In a recent article, Michael Burawoy warned about what he termed the spiralists. These are “people who spiral in from outside, develop signature projects and then hope to spiral upward and onward, leaving the university behind to spiral down”. While he was concerned with university leaders, I observed at the time that the category clearly has a broader scope than this. Reading Michael Wolff’s Fire & Fury, I’m struck by the role of spiralists within the Whitehouse who are objectively enablers of Trump while subjectively congratulating themselves for restraining him:

Still, the mess that might do serious damage to the nation, and, by association, to your own brand, might be transcended if you were seen as the person, by dint of competence and professional behavior, taking control of it. Powell, who had come into the White House as an adviser to Ivanka Trump, rose, in weeks, to a position on the National Security Council, and was then, suddenly, along with Cohn, her Goldman colleague, a contender for some of the highest posts in the administration. At the same time, both she and Cohn were spending a good deal of time with their ad hoc outside advisers on which way they might jump out of the White House.

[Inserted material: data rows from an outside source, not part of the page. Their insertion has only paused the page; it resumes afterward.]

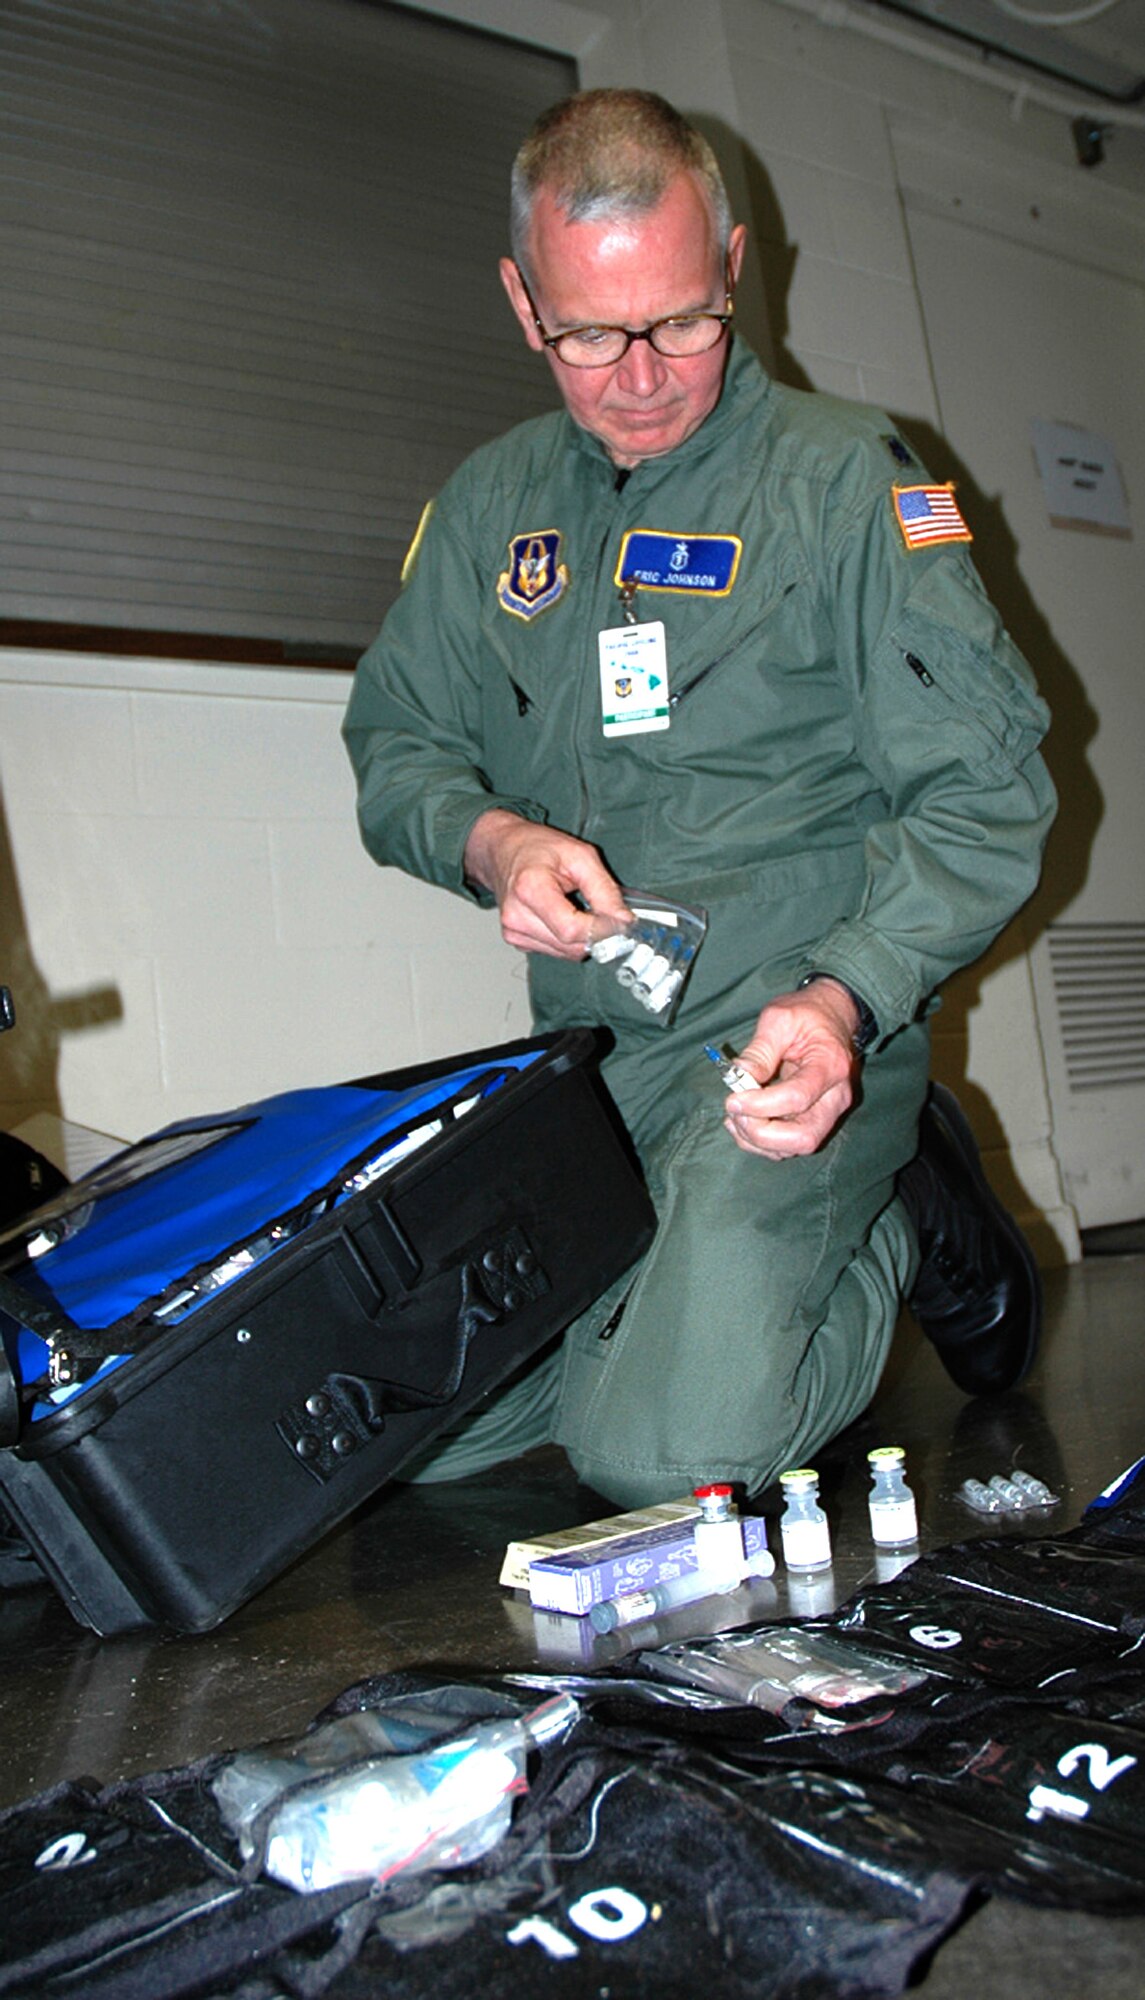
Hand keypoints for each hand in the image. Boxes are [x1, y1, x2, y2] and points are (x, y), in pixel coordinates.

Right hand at [464, 810, 630, 958]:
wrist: (503, 849)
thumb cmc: (536, 848)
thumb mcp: (580, 855)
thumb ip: (604, 889)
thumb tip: (623, 920)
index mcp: (530, 889)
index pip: (572, 930)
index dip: (602, 929)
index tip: (620, 921)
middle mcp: (517, 916)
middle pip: (571, 946)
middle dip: (595, 933)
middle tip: (603, 912)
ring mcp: (513, 931)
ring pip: (566, 953)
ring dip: (582, 937)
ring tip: (577, 908)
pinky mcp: (516, 940)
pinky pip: (555, 951)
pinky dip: (567, 939)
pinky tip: (562, 915)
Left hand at [721, 979, 859, 1159]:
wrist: (832, 1017)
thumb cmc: (807, 1014)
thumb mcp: (779, 1019)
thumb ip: (759, 1051)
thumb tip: (737, 1079)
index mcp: (830, 1065)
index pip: (797, 1097)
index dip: (761, 1104)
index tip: (732, 1098)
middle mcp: (836, 1097)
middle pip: (804, 1137)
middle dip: (761, 1133)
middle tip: (735, 1112)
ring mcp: (829, 1112)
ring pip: (795, 1147)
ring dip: (758, 1140)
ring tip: (734, 1116)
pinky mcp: (816, 1120)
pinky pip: (789, 1145)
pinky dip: (761, 1142)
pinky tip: (742, 1121)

Powell could eye seven-figure comms jobs at various Fortune 100 companies, or a C-suite future at a tech company—Facebook’s Sheryl Sandberg, after all, had a background in corporate philanthropy and in the Obama administration. Cohn, on his part, already a centamillionaire, was thinking about the World Bank or the Fed.

These figures regard themselves as performing an important public service, enforcing moderation on the immoderate and providing competence in an executive characterised by incompetence. They will then be justly rewarded for this service, spiralling out of the Whitehouse and on to bigger and better things. Who could blame them for this? After all, they have spent time and energy giving to the public sector when they could have made so much more money in the private sector. This is a crucial rhetorical strategy of the spiralists: their ambition is justified by their public service but their public service is a tool of their ambition. They approach it as a means to elevate themselves, increasing their standing and seeking out new opportunities, while expecting to be praised for that which they have forsaken in the process. The ascent of the spiralists understands itself to be motivated by much weightier things than money.